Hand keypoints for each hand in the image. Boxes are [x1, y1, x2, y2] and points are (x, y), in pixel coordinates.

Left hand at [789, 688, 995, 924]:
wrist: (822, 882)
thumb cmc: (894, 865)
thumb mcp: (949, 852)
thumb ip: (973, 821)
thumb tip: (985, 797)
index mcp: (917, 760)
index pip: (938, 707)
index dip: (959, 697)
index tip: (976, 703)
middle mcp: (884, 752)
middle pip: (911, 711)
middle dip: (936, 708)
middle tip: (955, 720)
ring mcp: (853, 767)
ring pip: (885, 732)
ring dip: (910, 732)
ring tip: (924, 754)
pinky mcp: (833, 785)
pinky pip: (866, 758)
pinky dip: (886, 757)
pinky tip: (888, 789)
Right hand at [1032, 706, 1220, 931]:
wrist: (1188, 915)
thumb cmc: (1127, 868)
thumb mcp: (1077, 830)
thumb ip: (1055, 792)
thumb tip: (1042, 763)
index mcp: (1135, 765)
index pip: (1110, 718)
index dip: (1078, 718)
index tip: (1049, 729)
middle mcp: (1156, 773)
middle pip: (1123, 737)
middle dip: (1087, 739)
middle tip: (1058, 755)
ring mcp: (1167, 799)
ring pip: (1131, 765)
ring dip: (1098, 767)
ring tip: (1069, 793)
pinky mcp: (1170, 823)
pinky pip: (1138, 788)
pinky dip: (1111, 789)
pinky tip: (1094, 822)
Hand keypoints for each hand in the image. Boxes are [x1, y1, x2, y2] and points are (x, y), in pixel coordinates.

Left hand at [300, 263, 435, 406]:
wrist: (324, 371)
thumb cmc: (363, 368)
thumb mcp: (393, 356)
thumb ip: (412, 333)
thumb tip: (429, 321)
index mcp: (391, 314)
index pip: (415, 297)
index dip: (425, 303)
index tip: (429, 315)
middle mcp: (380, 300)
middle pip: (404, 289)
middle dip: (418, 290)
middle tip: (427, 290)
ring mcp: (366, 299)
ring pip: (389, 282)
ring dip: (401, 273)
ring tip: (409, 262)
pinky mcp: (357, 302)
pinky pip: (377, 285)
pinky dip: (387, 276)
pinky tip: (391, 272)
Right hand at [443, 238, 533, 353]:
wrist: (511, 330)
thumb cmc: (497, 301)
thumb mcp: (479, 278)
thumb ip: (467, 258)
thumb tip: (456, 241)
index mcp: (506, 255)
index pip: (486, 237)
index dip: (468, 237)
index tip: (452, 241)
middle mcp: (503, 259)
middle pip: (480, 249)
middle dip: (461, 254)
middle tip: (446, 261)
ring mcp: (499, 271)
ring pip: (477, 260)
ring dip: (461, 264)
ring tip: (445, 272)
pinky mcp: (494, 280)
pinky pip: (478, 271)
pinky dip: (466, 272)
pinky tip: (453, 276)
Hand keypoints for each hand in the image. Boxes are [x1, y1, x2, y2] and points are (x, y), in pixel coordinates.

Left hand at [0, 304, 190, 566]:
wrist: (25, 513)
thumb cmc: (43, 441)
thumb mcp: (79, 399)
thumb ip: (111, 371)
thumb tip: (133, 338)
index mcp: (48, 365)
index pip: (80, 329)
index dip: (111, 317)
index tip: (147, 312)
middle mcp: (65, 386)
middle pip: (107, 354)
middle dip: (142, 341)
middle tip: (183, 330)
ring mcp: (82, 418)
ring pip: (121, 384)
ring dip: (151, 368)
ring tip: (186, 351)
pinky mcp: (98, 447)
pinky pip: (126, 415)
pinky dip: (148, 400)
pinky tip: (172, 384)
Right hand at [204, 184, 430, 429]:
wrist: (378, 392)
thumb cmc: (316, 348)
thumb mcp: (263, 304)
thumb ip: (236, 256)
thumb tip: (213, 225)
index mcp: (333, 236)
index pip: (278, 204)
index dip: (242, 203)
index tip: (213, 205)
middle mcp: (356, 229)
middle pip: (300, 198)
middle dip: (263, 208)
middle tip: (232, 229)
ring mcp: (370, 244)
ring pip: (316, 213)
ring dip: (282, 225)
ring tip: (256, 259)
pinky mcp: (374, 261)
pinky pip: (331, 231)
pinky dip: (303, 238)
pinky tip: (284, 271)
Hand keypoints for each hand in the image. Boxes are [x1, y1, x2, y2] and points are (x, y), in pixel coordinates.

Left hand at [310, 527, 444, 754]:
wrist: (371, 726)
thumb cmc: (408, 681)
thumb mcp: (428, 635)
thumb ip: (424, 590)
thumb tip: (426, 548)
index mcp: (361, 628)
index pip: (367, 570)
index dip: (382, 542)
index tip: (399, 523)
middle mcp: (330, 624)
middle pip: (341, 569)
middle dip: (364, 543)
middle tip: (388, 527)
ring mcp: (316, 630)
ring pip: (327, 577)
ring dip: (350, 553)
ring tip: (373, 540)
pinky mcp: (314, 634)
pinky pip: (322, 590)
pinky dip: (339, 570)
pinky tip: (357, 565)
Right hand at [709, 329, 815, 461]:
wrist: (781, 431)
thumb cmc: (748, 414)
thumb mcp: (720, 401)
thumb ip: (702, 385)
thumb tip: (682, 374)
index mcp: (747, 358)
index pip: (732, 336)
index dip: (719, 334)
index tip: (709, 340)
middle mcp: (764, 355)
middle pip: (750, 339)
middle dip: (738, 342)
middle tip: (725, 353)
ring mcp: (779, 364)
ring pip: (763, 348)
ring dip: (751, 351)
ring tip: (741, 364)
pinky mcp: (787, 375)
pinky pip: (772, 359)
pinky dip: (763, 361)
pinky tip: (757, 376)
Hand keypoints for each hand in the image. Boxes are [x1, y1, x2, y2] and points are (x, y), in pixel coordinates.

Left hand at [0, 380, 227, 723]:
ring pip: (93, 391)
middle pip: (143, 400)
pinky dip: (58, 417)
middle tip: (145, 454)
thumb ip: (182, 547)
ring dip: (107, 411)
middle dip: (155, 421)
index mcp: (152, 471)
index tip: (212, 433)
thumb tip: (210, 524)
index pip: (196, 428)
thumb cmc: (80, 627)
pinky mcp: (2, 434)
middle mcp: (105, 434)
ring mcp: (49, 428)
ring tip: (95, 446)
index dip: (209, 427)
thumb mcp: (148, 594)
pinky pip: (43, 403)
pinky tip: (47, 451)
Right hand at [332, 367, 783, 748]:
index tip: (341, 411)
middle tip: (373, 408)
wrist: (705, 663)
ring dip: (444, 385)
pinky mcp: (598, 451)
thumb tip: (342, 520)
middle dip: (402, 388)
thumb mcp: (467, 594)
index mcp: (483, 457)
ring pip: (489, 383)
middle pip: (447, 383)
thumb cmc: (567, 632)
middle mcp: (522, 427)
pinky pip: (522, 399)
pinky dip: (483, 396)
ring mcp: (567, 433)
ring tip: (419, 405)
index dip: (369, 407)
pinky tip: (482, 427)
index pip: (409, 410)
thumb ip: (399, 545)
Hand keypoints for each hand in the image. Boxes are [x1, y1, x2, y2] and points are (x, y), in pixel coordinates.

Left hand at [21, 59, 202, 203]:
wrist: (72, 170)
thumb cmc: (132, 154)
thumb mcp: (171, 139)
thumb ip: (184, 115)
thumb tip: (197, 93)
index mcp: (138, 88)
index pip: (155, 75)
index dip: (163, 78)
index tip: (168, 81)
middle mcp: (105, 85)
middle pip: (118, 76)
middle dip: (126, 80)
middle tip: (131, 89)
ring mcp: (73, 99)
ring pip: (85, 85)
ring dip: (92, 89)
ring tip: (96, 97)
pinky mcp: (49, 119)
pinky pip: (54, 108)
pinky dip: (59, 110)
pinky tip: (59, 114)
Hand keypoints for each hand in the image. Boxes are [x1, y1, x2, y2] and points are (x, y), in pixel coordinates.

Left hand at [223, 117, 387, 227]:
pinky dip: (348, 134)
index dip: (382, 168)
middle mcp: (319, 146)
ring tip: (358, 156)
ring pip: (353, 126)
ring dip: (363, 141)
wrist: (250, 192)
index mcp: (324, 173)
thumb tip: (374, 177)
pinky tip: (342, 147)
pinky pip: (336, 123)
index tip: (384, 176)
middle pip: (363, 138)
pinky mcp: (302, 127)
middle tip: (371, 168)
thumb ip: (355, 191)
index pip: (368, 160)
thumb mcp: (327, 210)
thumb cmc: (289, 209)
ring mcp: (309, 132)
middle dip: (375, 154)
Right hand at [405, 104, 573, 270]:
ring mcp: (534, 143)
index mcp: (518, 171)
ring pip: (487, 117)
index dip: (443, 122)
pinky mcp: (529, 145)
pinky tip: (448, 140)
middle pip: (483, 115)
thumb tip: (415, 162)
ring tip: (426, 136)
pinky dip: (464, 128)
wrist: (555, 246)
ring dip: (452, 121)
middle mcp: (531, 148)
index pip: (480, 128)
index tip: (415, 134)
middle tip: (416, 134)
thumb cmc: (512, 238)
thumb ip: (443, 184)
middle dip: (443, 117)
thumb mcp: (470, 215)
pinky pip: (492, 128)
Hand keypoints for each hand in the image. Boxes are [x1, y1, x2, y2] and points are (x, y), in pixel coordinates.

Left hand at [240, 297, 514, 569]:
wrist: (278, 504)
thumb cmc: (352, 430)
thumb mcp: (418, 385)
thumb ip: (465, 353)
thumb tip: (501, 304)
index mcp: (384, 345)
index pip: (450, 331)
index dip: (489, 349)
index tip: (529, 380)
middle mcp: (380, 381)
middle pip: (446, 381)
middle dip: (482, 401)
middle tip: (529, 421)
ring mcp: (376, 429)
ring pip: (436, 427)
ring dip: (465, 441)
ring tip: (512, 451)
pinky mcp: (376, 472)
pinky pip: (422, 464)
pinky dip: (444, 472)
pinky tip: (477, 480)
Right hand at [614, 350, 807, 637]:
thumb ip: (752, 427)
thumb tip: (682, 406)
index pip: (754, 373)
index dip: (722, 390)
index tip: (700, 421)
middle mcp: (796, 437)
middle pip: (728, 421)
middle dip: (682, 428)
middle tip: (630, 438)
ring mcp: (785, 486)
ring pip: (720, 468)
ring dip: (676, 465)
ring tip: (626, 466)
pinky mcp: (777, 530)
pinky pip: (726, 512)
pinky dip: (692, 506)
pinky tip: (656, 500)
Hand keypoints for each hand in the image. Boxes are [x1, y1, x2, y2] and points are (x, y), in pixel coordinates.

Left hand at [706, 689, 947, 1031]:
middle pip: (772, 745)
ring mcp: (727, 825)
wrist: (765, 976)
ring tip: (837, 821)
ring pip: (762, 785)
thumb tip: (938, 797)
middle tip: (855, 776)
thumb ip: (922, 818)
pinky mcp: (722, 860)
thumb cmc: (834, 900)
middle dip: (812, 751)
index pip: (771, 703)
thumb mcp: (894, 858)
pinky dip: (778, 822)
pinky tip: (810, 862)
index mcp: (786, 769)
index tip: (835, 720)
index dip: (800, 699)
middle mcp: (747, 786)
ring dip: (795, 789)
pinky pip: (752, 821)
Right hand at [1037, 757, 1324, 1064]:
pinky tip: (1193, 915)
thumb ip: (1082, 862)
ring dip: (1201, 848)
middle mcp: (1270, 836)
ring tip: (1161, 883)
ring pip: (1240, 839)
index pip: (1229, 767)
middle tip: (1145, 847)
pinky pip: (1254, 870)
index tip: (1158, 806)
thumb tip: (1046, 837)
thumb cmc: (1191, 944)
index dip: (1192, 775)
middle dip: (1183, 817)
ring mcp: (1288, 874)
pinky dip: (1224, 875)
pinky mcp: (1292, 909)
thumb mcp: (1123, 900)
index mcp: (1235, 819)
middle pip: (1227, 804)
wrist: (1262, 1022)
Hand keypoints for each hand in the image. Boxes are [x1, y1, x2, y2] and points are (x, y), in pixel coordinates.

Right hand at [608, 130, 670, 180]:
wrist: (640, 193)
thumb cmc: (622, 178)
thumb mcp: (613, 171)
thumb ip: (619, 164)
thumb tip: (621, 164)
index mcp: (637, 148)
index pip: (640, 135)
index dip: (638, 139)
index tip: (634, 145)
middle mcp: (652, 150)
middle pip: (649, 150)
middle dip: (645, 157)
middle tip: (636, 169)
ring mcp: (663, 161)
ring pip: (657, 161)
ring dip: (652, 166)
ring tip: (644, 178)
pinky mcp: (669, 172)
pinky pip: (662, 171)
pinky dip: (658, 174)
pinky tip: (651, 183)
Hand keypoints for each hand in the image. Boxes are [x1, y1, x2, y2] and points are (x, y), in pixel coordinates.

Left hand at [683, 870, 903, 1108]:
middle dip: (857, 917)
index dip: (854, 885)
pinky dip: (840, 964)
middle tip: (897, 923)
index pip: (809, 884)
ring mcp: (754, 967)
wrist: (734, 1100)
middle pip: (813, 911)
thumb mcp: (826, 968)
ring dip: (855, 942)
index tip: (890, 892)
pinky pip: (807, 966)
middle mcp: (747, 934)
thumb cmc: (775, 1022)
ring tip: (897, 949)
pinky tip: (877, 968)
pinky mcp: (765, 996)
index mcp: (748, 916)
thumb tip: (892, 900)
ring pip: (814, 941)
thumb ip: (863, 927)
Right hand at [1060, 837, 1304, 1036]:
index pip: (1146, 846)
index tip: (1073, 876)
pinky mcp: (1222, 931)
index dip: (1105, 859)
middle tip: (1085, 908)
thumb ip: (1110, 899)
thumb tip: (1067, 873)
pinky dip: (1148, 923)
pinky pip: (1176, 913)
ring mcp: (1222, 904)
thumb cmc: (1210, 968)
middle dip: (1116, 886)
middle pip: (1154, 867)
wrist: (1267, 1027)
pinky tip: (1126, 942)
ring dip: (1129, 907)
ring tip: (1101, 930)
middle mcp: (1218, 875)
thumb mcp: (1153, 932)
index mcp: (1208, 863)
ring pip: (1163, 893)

### [Your task]
Check each line of the records above for "Right", and copy those that have it.

### [Solution to this exercise]
Right hand at [1032, 706, 1220, 931]:
Right hand at [443, 238, 533, 353]:
Right hand at [204, 184, 430, 429]:
Right hand at [709, 329, 815, 461]:
Right hand at [332, 367, 783, 748]:
Right hand at [405, 104, 573, 270]:
Right hand at [614, 350, 807, 637]:
Right hand at [1037, 757, 1324, 1064]:
Right hand at [608, 130, 670, 180]:
Right hand at [1060, 837, 1304, 1036]:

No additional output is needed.